Closed dmbaturin closed 11 months ago

dmbaturin commented 1 year ago

"Connect over HTTPS to port 8443 on 2001:db8:ff::1" is https://[2001:db:ff::1]:8443/....

Uri.of_string, however, completely misunderstands it and thinks the URI has no authority part at all.

utop # let u = Uri.of_string "https://[2001:db8:ff::1]:8443/~user/page.html" ;;
val u : Uri.t = https:///%5B2001:db8:ff::1%5D:8443/~user/page.html

utop # Uri.path u ;;
- : string = "%5B2001:db8:ff::1%5D:8443/~user/page.html"

utop # Uri.host u ;;
- : string option = Some ""
edwintorok commented 1 year ago

See also https://datatracker.ietf.org/doc/html/rfc3986, '[]' is meant to be used for IPv6 addresses, not uri-encoding

dmbaturin commented 1 year ago

'[]' is meant to be used for IPv6 addresses, not uri-encoding

Excuse me, I don't understand your point.

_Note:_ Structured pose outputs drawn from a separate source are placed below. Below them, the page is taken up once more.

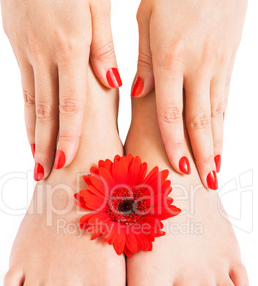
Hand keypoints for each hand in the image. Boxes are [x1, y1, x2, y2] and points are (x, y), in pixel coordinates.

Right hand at [1, 0, 121, 180]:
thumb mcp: (96, 4)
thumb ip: (103, 45)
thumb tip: (113, 79)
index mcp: (70, 46)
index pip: (69, 102)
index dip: (68, 134)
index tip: (67, 161)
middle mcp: (45, 54)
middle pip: (47, 111)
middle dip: (47, 146)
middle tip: (47, 175)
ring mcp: (28, 52)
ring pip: (31, 103)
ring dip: (34, 136)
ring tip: (37, 163)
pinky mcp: (18, 47)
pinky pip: (24, 88)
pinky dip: (27, 115)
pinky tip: (30, 132)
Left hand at [132, 0, 247, 188]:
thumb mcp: (148, 20)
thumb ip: (144, 60)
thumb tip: (137, 92)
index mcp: (171, 58)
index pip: (172, 113)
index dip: (175, 144)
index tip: (179, 170)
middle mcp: (197, 66)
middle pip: (200, 121)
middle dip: (203, 156)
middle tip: (205, 184)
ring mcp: (217, 65)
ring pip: (216, 114)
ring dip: (216, 146)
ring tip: (215, 172)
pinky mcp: (228, 61)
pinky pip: (224, 101)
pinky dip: (222, 126)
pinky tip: (221, 143)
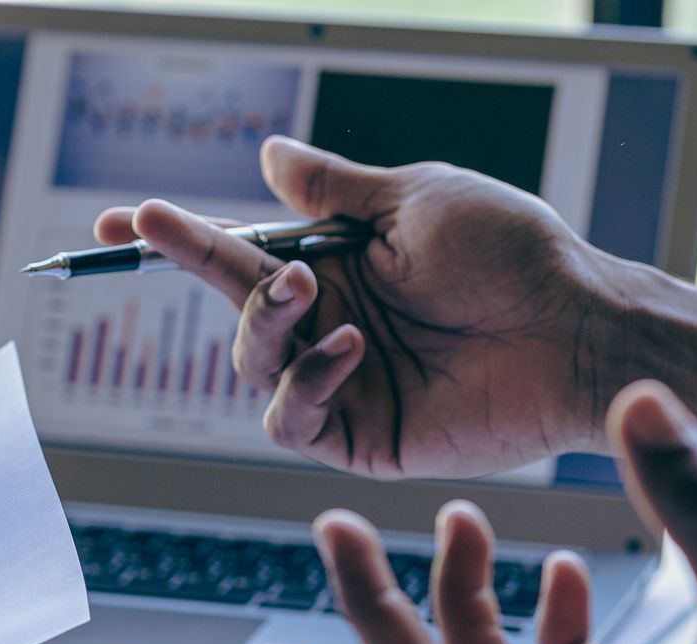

Let's look at section 3.2.2 (Host):

A host identified by an Internet Protocol literal address, version 6
   [[RFC3513](https://datatracker.ietf.org/doc/html/rfc3513)] or later, is distinguished by enclosing the IP literal
   within square brackets ("[" and "]").

Now, let's look at the README. It says:

Uri -- an RFC3986 URI/URL parsing library

Thus, I'd expect it to parse URLs that comply with the RFC correctly.

https://[2001:db8:ff::1]:8443/~user/page.html is a valid URL. Its host part is an IPv6 address literal, enclosed in square brackets as per the RFC (to deal with the fact that IPv6 addresses use colons to separate two-octet groups when URLs historically also use colons to separate the host part from the port.

Now, please pay attention to this part of the output of my bug report:

utop # Uri.host u ;;
- : string option = Some ""
-

The host part of the URL in question is 2001:db8:ff::1. Your library thinks that there is no host part in that URL.

Could you please elaborate how your comment relates to the issue on hand?

psafont commented 1 year ago

The comment is about the root cause of the issue that makes the library to say that the URL doesn't have a host part:

# Uri.make ~host:"[2a01:240:ab08:4:30de:12ff:fe96:ade6]" ~path:"/services" ();;
- : Uri.t =
//%5B2a01%3A240%3Aab08%3A4%3A30de%3A12ff%3Afe96%3Aade6%5D/services

It's because the square brackets are uri-encoded.

In any case there's a PR open to fix this, let's hope it gets merged soon

dmbaturin commented 1 year ago

@psafont Ah, I see, I just misinterpreted @edwintorok's wording as one of those comments where the commenter completely misses the point of the issue.

I still don't agree with the wording, though. ;)

The root cause is that the parser was missing the square-bracketed IPv6 literal case, as line 950 shows. The rest is consequences.